Re: [PATCH v3 4/7] dmaengine: stm32-dma: Add DMA/MDMA chaining support
From: Pierre Yves MORDRET
Date: Tue Oct 09 2018 - 04:42:59 EST
On 10/07/2018 06:00 PM, Vinod wrote:
> On 28-09-18, 15:01, Pierre-Yves MORDRET wrote:
>> This patch adds support of DMA/MDMA chaining support.
>> It introduces an intermediate transfer between peripherals and STM32 DMA.
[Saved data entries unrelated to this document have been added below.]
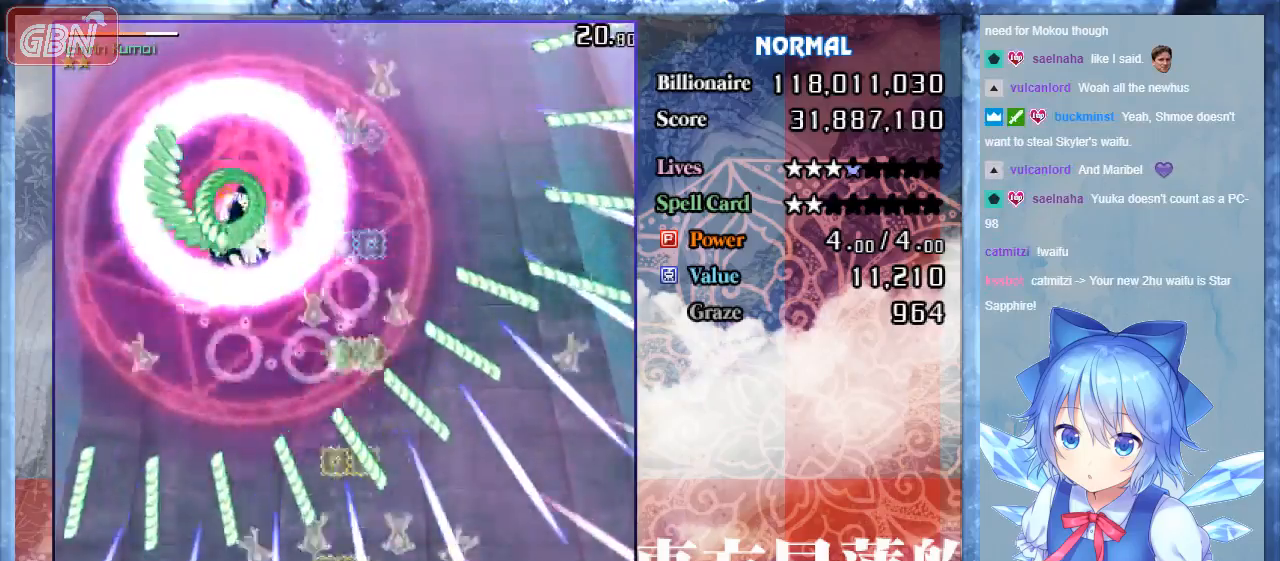
{"buttons": ["A", "B"], "events": [[33, "DPAD_LEFT", "up"]]}
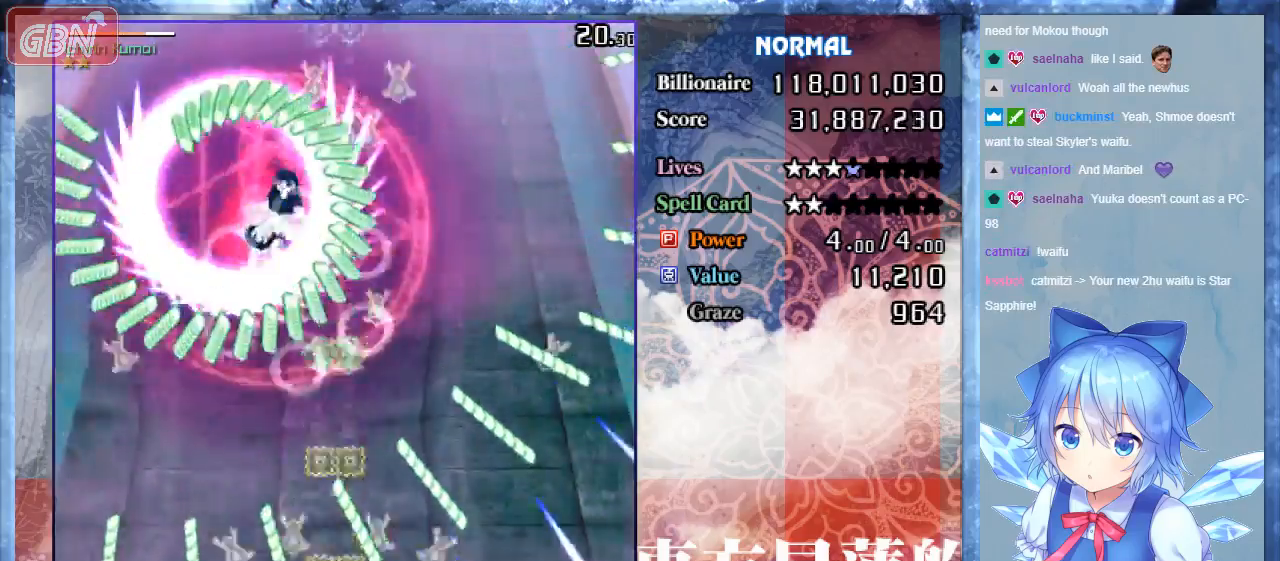
{"buttons": ["A", "B"], "events": [[267, "DPAD_LEFT", "down"], [400, "DPAD_LEFT", "up"]]}
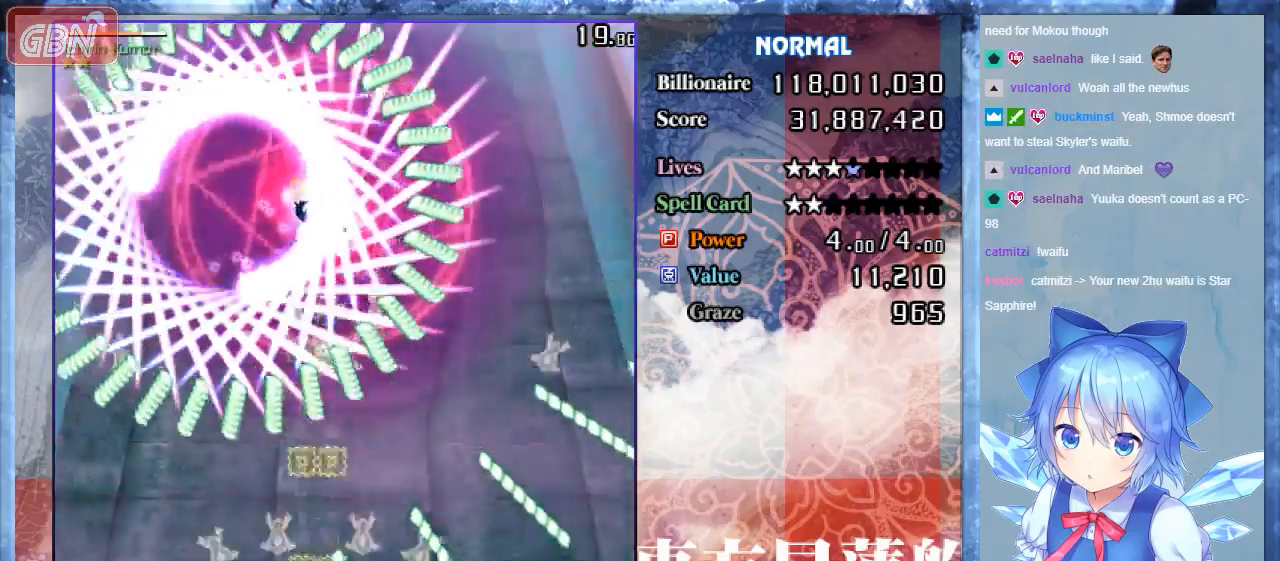
{"buttons": ["A", "B", "DPAD_LEFT"], "events": [[133, "DPAD_LEFT", "down"], [267, "DPAD_LEFT", "up"], [500, "DPAD_LEFT", "down"]]}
>> This intermediate transfer is triggered by SW for single M2D transfer and
>> by STM32 DMA IP for all other modes (sg, cyclic) and direction (D2M).
>>
>> A generic SRAM allocator is used for this intermediate buffer
>> Each DMA channel will be able to define its SRAM needs to achieve chaining
>> feature : (2 ^ order) * PAGE_SIZE.
>> For cyclic, SRAM buffer is derived from period length (rounded on
>> PAGE_SIZE).
>
> So IIUC, you chain two dma txns together and transfer data via an SRAM?
Correct. one DMA is DMAv2 (stm32-dma) and the other is MDMA(stm32-mdma).
Intermediate transfer is between device and memory.
This intermediate transfer is using SDRAM.
>
>>
>> Signed-off-by: Pierre-Yves MORDRET <pierre-yves.mordret@xxxxxx>
>> ---
>> Version history:
>> v3:
>> * Solve KBuild warning
>> v2:
>> v1:
>> * Initial
>> ---
>> ---
>> drivers/dma/stm32-dma.c | 879 ++++++++++++++++++++++++++++++++++++++++++------
>
> that is a lot of change for a driver, consider splitting it up
> logically in smaller changes...
>
This feature is rather monolithic. Difficult to split up.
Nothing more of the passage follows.